We yesterday launched, together with the Chancellor and Jeremy Hunt [Rt Hon Jeremy Hunt MP, Secretary of State for Health], a substantial devolution of healthcare in London.  I know that the Assembly has been following this with great interest because it is of considerable significance for our proceedings in this place.  There are about five pilots, three of them on preventative care, one of them on estates and how to make sure that the land available to the National Health Service (NHS) is released in such a way as to deliver housing for London and regeneration of medical facilities in the city.  The most interesting - and the most important, perhaps - pilot is the integrated care model that we are trialling in the northeast quadrant of the city in Barking and Dagenham, Havering and Redbridge.  That will mean a pot of funding going on a per capita basis to those areas so that social services and primary care have an incentive to co‑ordinate their activities to keep people out of hospital, basically, and to keep people healthy in order to get our population even healthier.

You have asked for three oral updates.  Very briefly, on the Green Belt: my view is that we should stick with the London Plan policy guidance, which states very clearly that the strongest protection should be given to London’s Green Belt in accordance with national guidance.
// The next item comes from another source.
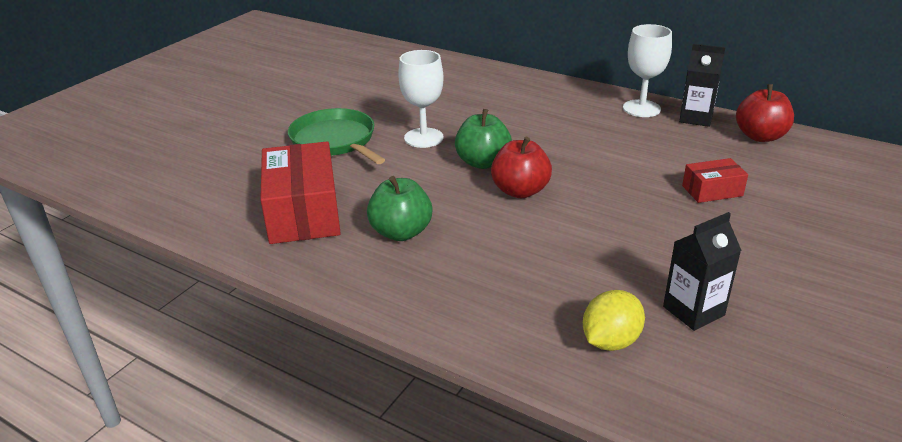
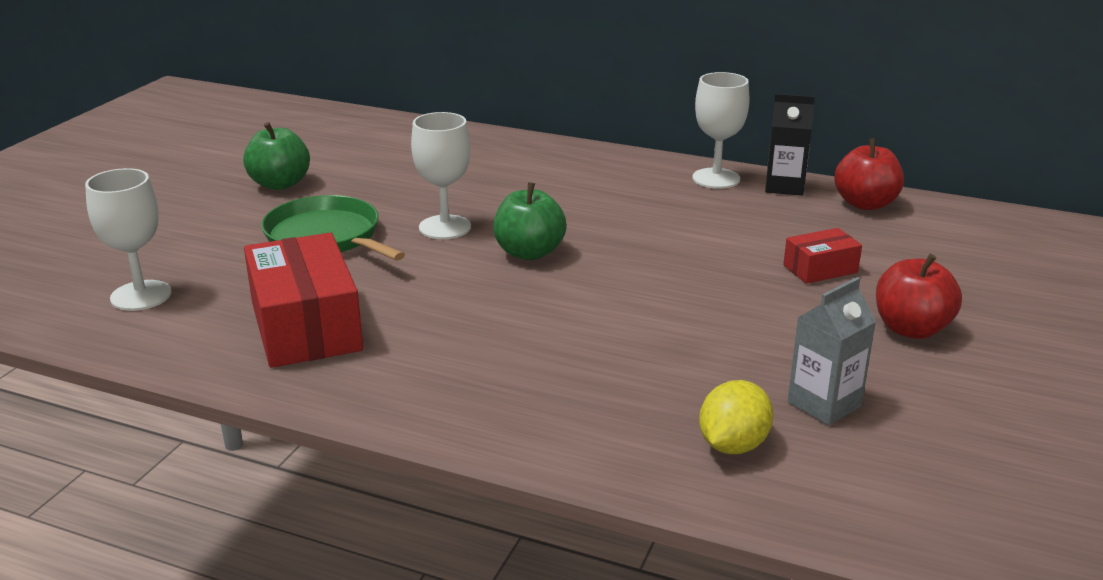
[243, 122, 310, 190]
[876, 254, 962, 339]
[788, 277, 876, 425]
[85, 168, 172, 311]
You have asked for a comment on the Government’s decision to postpone a conclusion on aviation in the light of Sir Howard Davies’ [former Chairman, Airports Commission] report.  This is, basically, inevitable.  The difficulties with building Heathrow’s runway three are becoming apparent to many people in the Government.  We have a long way to go now before we get a final answer, but the idea of building a third runway at Heathrow is becoming manifestly undeliverable.  I know that that is a view shared by a large proportion of the Labour Party, if not by my chuntering friend on my right.